Israël se déclare prêt à un cessez-le-feu conditionnel si l’Iran modifie son attitude, privilégiant la diplomatie dans le conflit au Moyen-Orient.
Dans un contexte de tensions croissantes, le diplomate israélien accrédité en Inde, Reuven Azar, a clairement exprimé la volonté de son pays de mettre fin aux hostilités, à condition que l’Iran revoie sa posture. Il a souligné que la voie diplomatique reste la priorité, les actions militaires n’étant envisagées qu’en dernier recours.
« Nous sommes toujours favorables à la diplomatie », a déclaré Reuven Azar à New Delhi, alors que le conflit entrait dans sa dix-septième journée. « Malheureusement, la diplomatie a été épuisée au point que nous avons dû recourir à des actions militaires. Nous espérons que cette intervention permettra à la diplomatie de reprendre un rôle central. »
Le diplomate a précisé que ces derniers jours, Israël a engagé des échanges via plusieurs canaux diplomatiques, incluant les États-Unis, ses alliés au Moyen-Orient ainsi que certains États avec lesquels il n’entretient pas de relations officielles.
Par ses opérations militaires, Israël affirme avoir considérablement réduit les capacités de lancement de missiles iraniennes. « Actuellement, nous contrôlons l’espace aérien iranien », a-t-il ajouté.
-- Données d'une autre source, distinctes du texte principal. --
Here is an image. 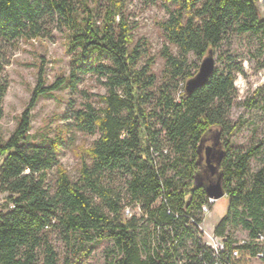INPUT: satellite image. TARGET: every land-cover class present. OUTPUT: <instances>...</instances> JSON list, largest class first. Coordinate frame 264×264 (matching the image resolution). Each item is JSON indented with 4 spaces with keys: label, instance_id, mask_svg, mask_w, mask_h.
I'll list each match as a JSON object with an SVG mask.
<instances>
[{
    "label": "trees",
    "instance_id": "trees-1",
    "mask_svg": "<svg viewBox=\"0 0 264 264\" xmlns=\"http://www.w3.org/2000/svg\"><path fill=\"white\" fill-rule=\"evenodd\" d=\"M142 1L165 8L168 19L160 28L177 50L176 55L163 50L166 67L160 84L151 71L153 59L140 65L143 53L133 45L126 0H0V120L7 91L5 51L19 40L51 39L57 31L70 57L68 75L50 86L41 60L26 108L13 133L0 143V194L7 195L0 207V264H59L50 242L55 232L75 258L62 264H78L90 254V242L103 240L113 243L106 264H214L211 251L200 247L195 227L202 222L206 193L193 186L201 139L213 129L224 149L219 169L228 199L227 214L214 234L224 238L230 227L248 234L239 245L225 237L220 261L251 264L259 257L264 264V139L246 150L223 141L233 129L227 115L242 68L232 55L219 56L224 65L214 69L204 86L190 95L184 89L198 72L191 73L189 56L202 60L209 52L215 55L233 33L254 36L264 52L258 0ZM85 76L96 78L106 94L95 95L100 107L71 108L66 118L80 132L99 135L85 151L89 163L82 162L78 180L72 181L59 160L63 139L32 141L31 111L40 97L61 88L75 94ZM256 156L262 166L252 172L250 161ZM117 177L124 181L118 191L110 185ZM137 206L140 217H124L126 207ZM144 222L151 233L141 244L138 230ZM187 237L194 245L183 257L180 249ZM233 251L238 255L232 260Z\"/></svg>",
    "mask_w": 264,
    "mask_h": 264
},
{
    "label": "rangeland",
    "instance_id": "rangeland-1",
    "mask_svg": "<svg viewBox=\"0 0 264 264\" xmlns=\"http://www.w3.org/2000/svg\"><path fill=\"white\" fill-rule=\"evenodd\" d=\"M259 14L264 18V5L257 3ZM126 15L133 27V45H139L143 55L140 65L153 59L152 73L157 77V84L163 79L166 67L162 52L168 48L174 55L177 50L166 42L160 23L168 19L165 8L160 5H147L142 0H126ZM66 41L57 31L52 32L51 39H38L28 42L19 40L15 48L5 51L8 57V65L4 70V78L7 81V91L2 102L3 116L0 120V143L5 142L15 130L21 113L31 97L37 83L38 69L41 60L46 61L44 79L50 86L58 77H66L69 73L70 57L65 50ZM230 54L235 58L242 72L236 75L234 87L235 98L227 119L232 131L223 136V141L228 140L231 147L243 150L256 145L264 139V52L258 50L257 39L250 34L233 33L223 41L221 49L214 55L215 68H221L224 64L218 62V57ZM191 73L198 71L202 60L193 55L189 56ZM224 63L225 60H222ZM182 83L179 88H182ZM105 88L97 82L96 78L85 76L78 86V91L71 94L69 89L61 88L57 91L42 96L31 111V129L29 134L34 143L54 140L56 137L63 139L59 160L67 171L72 181H77L83 161L89 163L85 155L98 134L87 135L80 132L72 120L66 118L70 115V109H83L86 104L100 107L95 95H105ZM252 98H254L252 100ZM252 100L251 103L248 101ZM218 131L213 129L205 133L201 143H210L218 138ZM262 166L260 156L250 161L252 172H256ZM49 182H53L54 173L48 175ZM123 179L116 178L110 185L114 189L121 190L124 187ZM207 175L199 169L195 175L193 186H206ZM7 195L0 194V207L5 206ZM158 205V202L155 206ZM136 217H140L136 209H132ZM228 199L226 196L215 201L206 214H201L203 223L201 228L209 233H214V228L227 214ZM125 218H128L125 216ZM151 226L144 222L138 230V242L142 244L150 236ZM226 238L239 245L248 240V234L240 227H230L226 232ZM224 237V238H225ZM223 239V238H222ZM50 242L56 251L59 264L65 259H75L70 246L64 242L63 236L55 232L50 236ZM193 240L185 238L180 249L183 257L190 254L193 249ZM91 252L88 256H81L78 264H106V254L113 249L110 240L101 242L93 241L88 244ZM251 264H263L257 257Z\"/></svg>",
    "mask_w": 264,
    "mask_h": 264
},
{
    "label": "water",
    "instance_id": "water-1",
    "mask_svg": "<svg viewBox=\"0 0 264 264\" xmlns=\"http://www.w3.org/2000/svg\"><path fill=\"white\" fill-rule=\"evenodd\" d=\"M215 69V59L212 52H209L201 61L198 72L194 77L185 83V93L190 95L193 91L204 86ZM200 145V169L207 175V185L202 186L206 197L214 202L226 196L222 185V173L220 172V162L224 152L218 138L210 142L211 145ZM206 145V146H205Z\"/></svg>",
    "mask_w": 264,
    "mask_h": 264
},
{
    "label": "built area",
    "instance_id": "built-area-1",
    "mask_svg": "<svg viewBox=\"0 0 264 264\" xmlns=\"http://www.w3.org/2000/svg\"><path fill=\"white\" fill-rule=\"evenodd\" d=\"M258 2L261 5H264V0H258ZM214 203L213 200L208 199L207 198V204L202 205L201 207V214H206L209 211L210 206ZM9 208H13L12 205L9 206ZM138 212V206L137 208H135ZM123 213L125 214V216H127L128 218L133 216L132 210L129 207H126L123 211ZM193 221H191L192 223ZM203 223V219L202 222L200 223H195V227H196V231H197V238L199 240V245L202 249H207L211 251L212 257L214 259V264H229V263H225V262H221L220 261V256L222 254H225L226 251V245H227V241L225 238H220L217 237L214 233H209L206 230L201 228V225ZM264 238L261 237V240H263ZM237 252L233 251L232 255H231V259H236L237 258Z\"/></svg>",
    "mask_w": 264,
    "mask_h": 264
},
{
    "label": "flooded vegetation",
    "instance_id": "flooded-vegetation-1",
    "mask_svg": "<svg viewBox=\"0 0 264 264\" xmlns=\"http://www.w3.org/2000/svg\"><path fill=\"white\" fill-rule=\"evenodd\" d=\"M220 144L222 145V143L220 142ZM206 145H211L210 143H207ZM205 145V146H206ZM222 151H224V149H223V146H222Z\"/></svg>",
    "mask_w": 264,
    "mask_h": 264
}]
</instances>
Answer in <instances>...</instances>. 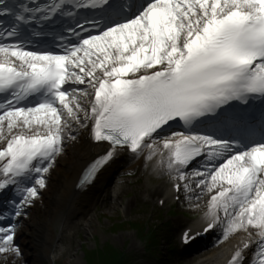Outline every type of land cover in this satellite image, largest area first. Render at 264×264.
<instances>
[{
  "label": "snow or ice",
  "instance_id": "obj_1",
  "mask_svg": "<svg viewBox=\"0 0 264 264\" xmlns=\"http://www.w3.org/2000/svg\"><path fill=\"white\" fill-rule=\"evenodd\" d=\"M82 131L101 148L86 182L121 153L159 156L177 193L210 194L203 233L245 234L228 264H264V0H0L8 264L20 219Z\"/></svg>",
  "mask_w": 264,
  "mask_h": 264
},
{
  "label": "rangeland",
  "instance_id": "obj_2",
  "mask_svg": "<svg viewBox=\"0 0 264 264\" xmlns=\"http://www.w3.org/2000/svg\"><path fill=\"white\" fill-rule=\"evenodd\" d=\"M163 186L165 184H156L155 182L145 178L141 186L133 187L130 190L132 193H123L120 198L114 204L100 205L95 208L87 217L91 219L88 223L90 227H86V221L83 223L82 228L77 227L71 230L68 238L60 243V248L57 255L61 258L58 259L56 264H103L107 259L108 247L112 244L113 246L122 248L126 247L128 253H134L136 250L137 241L134 239L136 236L133 234L135 230H129L130 225H143L148 227L151 224L156 223V218L159 214L158 210L154 206H145L141 203L140 198L135 200V195L141 192L143 186ZM140 195V193H138ZM202 196V195H201ZM205 199V197L202 198ZM188 201H191L189 198ZM37 211L39 220L44 219L43 211L44 205L36 203L33 205ZM190 209L191 212L198 213V210L203 209V202L199 199H194L191 203H186L185 206L180 209V212L187 211ZM198 211V212H197ZM185 213V212H184ZM40 214L42 216H40ZM162 218H167L165 212H160ZM171 217V216H169ZM122 227L128 226L125 230L120 232L112 231L117 229V226ZM121 227V228H122ZM136 232V231H135ZM166 245L164 242H160L159 247L161 250ZM63 246V247H62ZM162 252V256H163ZM30 256V255H29ZM94 257L93 262H89ZM0 264H8L3 258H0ZM14 264H25L23 259L19 256L15 259ZM165 264H173L167 262Z\"/></svg>",
  "mask_w": 264,
  "mask_h": 264
},
{
  "label": "bare ground",
  "instance_id": "obj_3",
  "mask_svg": "<svg viewBox=\"0 0 264 264\" xmlns=\"http://www.w3.org/2000/svg\"><path fill=\"white\" fill-rule=\"evenodd\" d=\"M84 131L74 141H67L63 152L57 157V161L50 169V172L46 174V188L41 190V195L38 198V203L44 205V219L39 220L37 211L33 207L29 210L28 215L25 219L26 225L29 231V244L32 257V263L37 264L41 261H47L53 264L61 258V254H65L63 251L60 252V257L57 255L58 246L51 247L46 245L48 241L55 237V234L51 235V230L54 226L59 227L58 238L62 239V243L70 235L68 225L72 220L70 219L76 212L89 207L95 195L100 191L101 188L107 181L106 177L108 174L113 173V167H108L102 174V178L96 184V189H90L84 193L75 194L72 190V186L75 185L77 176L86 162V156L89 153V149L83 144L84 142ZM83 144V145H82ZM138 161L134 162L136 165ZM68 208V214L66 215V221H62L63 211ZM71 212V213H70ZM84 215L85 213H80ZM40 214V216H42ZM70 219V220H69ZM69 220V222H68ZM91 219L86 222V227L89 226ZM60 250H63L62 248Z\"/></svg>",
  "mask_w": 264,
  "mask_h": 264
}]
</instances>
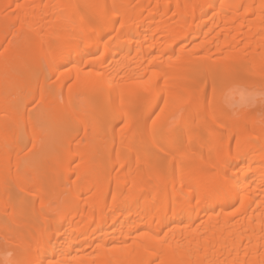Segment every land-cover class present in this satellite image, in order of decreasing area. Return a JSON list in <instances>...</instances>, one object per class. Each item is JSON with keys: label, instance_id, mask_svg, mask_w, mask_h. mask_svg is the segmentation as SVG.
I'll return each instance as SVG.
<instances>
[{"label": "bare ground", "instance_id": "bare-ground-1", "mask_svg": "<svg viewBox=\"0 0 264 264\" xmlns=\"http://www.w3.org/2000/svg\"><path fill=\"white\" fill-rule=\"evenodd\" d=\"M168 1L0 0V264H264V0Z\"/></svg>", "mask_w": 264, "mask_h": 264}, {"label": "rangeland", "instance_id": "rangeland-1", "mask_svg": "<svg viewBox=\"0 0 264 264\" xmlns=\"http://www.w3.org/2000/svg\"><path fill=\"white\" fill-rule=\"evenodd\" d=\"M172 3L173 0H169L168 2H164L162 6L163 7L167 6L168 7L167 10L171 11V8L169 6ZM239 89L240 88H233L231 90L232 91L231 94L235 93L232 94L233 96H235V98L233 96L231 97L229 96L231 99L232 97L234 99V100L231 99L229 100V103H231L230 108L233 111V115L235 117H238V114H242V112L253 113L257 119L264 122V90H255L252 88H245L240 90ZM30 142L28 141L27 144Z\"/></svg>", "mask_w": 264, "mask_h": 264}]
</instances>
L’ambassadeur a également insisté sur le fait que ces frappes n’ont pas pour but une invasion, mais visent à créer les conditions permettant au peuple iranien de prendre le relais et d’initier un changement politique.
« Ni les États-Unis, ni Israël n’ont l’intention d’envahir l’Iran… Nous voulons offrir au peuple iranien la possibilité de faire pression pour un changement de politique ou un changement de régime », a conclu Reuven Azar.